> [What you should do]:
Which lines of the entries below include "Gynaecol"? List them all.

=== The records ===

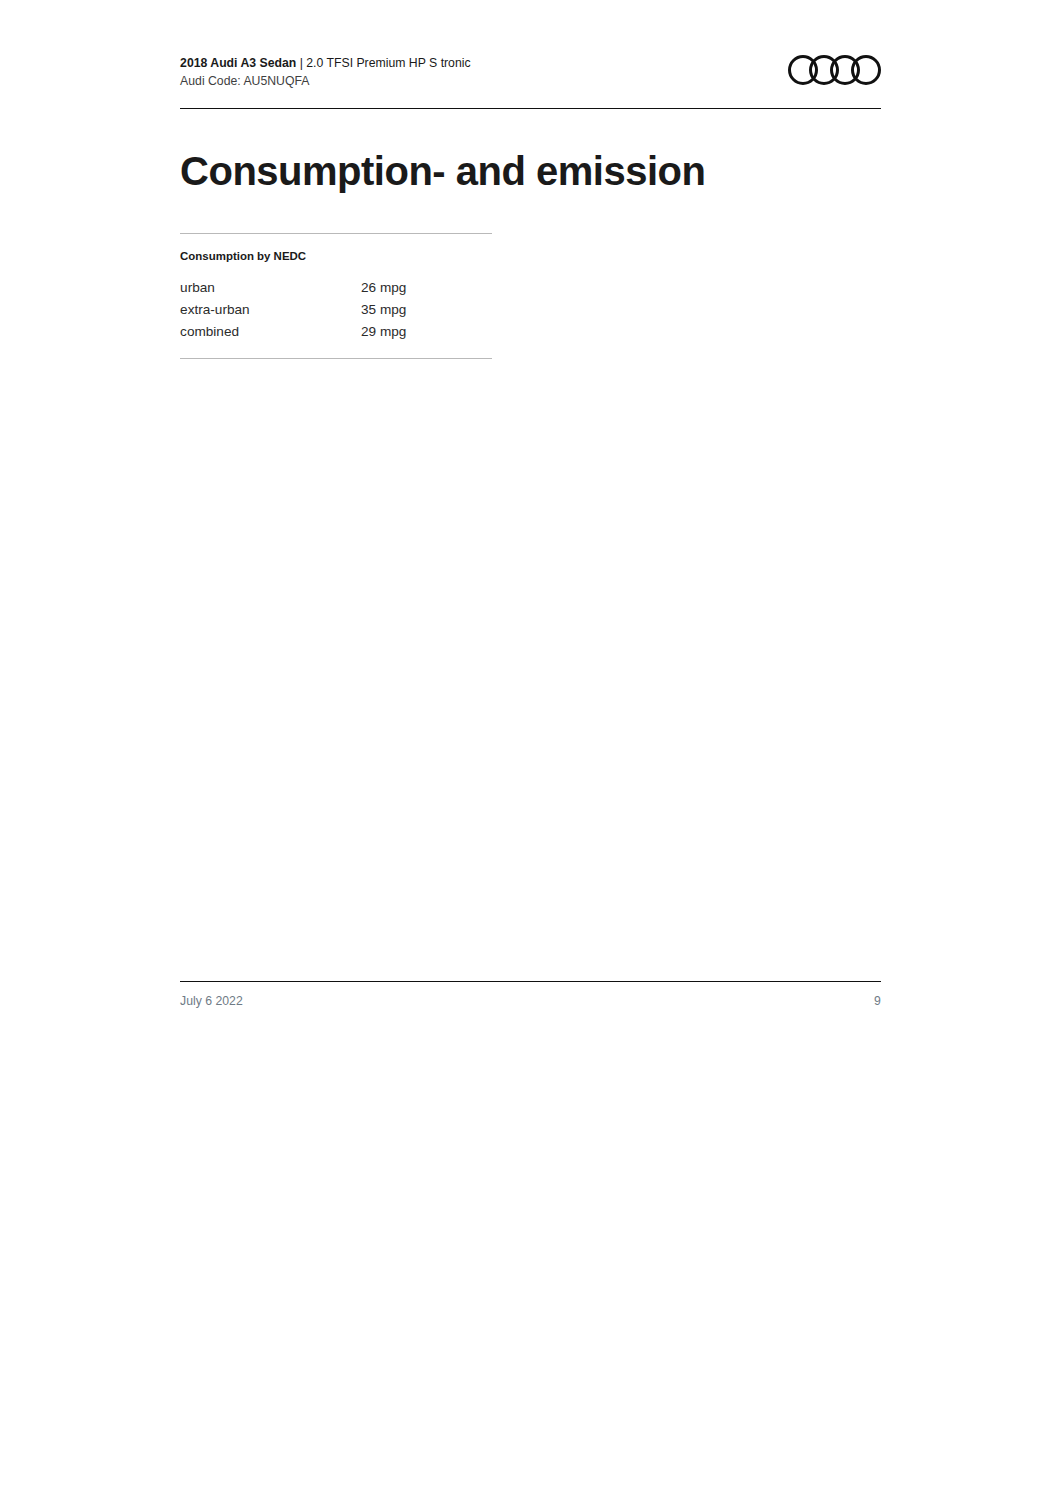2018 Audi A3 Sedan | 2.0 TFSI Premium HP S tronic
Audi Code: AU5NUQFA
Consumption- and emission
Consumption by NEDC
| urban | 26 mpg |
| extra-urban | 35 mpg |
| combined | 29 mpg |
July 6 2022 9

===
=== The records ===

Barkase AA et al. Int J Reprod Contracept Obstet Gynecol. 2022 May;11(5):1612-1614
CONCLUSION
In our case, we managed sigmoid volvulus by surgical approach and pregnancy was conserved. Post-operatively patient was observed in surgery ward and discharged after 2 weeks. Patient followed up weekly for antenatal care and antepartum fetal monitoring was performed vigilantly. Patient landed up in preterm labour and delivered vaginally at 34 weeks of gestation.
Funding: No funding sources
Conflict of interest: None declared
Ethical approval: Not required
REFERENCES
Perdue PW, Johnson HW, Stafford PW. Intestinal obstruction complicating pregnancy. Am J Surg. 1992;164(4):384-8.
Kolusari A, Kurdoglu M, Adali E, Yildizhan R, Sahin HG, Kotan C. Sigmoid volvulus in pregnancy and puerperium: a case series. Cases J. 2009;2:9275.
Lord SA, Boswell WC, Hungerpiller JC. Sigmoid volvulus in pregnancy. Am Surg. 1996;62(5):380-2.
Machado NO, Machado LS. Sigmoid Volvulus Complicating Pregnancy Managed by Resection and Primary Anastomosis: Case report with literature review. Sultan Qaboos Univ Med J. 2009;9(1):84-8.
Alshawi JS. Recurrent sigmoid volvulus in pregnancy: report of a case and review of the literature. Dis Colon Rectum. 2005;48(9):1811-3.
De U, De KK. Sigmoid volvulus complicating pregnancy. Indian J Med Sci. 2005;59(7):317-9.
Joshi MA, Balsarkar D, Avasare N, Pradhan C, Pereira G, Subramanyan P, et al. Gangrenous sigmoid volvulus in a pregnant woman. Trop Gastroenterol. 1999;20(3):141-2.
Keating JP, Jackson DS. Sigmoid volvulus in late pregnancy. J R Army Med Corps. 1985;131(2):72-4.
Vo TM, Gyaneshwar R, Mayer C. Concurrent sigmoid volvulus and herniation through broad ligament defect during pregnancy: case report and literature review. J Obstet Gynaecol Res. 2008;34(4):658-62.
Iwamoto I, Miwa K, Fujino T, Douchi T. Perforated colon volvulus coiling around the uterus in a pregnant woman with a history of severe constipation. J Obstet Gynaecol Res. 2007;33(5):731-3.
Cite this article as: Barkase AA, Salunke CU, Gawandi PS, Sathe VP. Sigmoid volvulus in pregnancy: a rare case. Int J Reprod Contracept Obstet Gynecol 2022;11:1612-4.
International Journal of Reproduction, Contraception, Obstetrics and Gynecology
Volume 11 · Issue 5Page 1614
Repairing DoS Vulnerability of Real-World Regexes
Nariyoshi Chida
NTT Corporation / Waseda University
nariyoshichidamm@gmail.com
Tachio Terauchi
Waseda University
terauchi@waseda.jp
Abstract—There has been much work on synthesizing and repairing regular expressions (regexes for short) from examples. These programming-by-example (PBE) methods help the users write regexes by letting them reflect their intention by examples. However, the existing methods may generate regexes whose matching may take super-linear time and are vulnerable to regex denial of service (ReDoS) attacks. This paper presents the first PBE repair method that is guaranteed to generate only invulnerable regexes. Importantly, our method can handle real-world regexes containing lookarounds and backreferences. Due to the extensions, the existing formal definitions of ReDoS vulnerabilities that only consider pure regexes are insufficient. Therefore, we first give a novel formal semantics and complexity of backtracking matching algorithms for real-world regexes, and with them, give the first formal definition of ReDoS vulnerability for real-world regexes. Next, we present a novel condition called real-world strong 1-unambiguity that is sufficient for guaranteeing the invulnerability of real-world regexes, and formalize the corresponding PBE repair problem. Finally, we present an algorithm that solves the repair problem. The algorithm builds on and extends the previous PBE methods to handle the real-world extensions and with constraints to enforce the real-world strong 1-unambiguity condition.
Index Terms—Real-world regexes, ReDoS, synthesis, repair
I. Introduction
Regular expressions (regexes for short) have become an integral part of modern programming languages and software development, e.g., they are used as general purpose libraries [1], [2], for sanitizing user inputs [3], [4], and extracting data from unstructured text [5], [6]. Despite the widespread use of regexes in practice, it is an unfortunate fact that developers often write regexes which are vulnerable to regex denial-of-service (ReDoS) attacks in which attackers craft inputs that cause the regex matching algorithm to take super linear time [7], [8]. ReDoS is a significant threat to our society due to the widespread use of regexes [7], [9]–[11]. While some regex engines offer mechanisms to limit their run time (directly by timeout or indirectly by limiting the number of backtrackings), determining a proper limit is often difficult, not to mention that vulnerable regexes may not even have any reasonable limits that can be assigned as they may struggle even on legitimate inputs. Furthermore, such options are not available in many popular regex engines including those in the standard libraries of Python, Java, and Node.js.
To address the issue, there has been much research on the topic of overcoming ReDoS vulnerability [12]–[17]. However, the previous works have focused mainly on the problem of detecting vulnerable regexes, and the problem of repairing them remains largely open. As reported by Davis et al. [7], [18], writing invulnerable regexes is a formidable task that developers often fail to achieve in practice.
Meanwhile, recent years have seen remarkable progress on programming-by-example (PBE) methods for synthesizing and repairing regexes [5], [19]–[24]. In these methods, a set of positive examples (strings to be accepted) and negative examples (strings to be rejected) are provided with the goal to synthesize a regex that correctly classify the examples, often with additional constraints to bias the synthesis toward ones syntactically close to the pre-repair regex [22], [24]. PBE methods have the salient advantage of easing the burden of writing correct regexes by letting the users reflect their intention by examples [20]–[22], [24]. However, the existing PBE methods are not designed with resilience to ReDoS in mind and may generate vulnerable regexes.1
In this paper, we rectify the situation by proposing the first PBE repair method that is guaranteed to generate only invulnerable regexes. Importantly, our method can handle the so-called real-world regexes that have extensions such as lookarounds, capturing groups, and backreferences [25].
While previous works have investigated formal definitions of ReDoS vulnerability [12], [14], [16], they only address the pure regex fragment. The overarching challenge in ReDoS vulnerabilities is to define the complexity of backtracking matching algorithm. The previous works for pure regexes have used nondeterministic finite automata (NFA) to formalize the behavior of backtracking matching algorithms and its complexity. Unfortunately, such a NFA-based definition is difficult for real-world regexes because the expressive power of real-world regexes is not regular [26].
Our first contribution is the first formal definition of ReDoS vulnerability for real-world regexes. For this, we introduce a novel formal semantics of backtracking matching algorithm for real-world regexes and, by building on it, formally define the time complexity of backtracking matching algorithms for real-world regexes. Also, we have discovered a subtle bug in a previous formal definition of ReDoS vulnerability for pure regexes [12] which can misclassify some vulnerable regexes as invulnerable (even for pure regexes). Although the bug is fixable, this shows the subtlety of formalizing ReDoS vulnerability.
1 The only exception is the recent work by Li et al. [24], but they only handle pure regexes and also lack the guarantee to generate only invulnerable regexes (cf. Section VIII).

===

> [Response to this task]:
Vo TM, Gyaneshwar R, Mayer C. Concurrent sigmoid volvulus and herniation through broad ligament defect during pregnancy: case report and literature review. J Obstet Gynaecol Res. 2008;34(4):658-62.
Iwamoto I, Miwa K, Fujino T, Douchi T. Perforated colon volvulus coiling around the uterus in a pregnant woman with a history of severe constipation. J Obstet Gynaecol Res. 2007;33(5):731-3.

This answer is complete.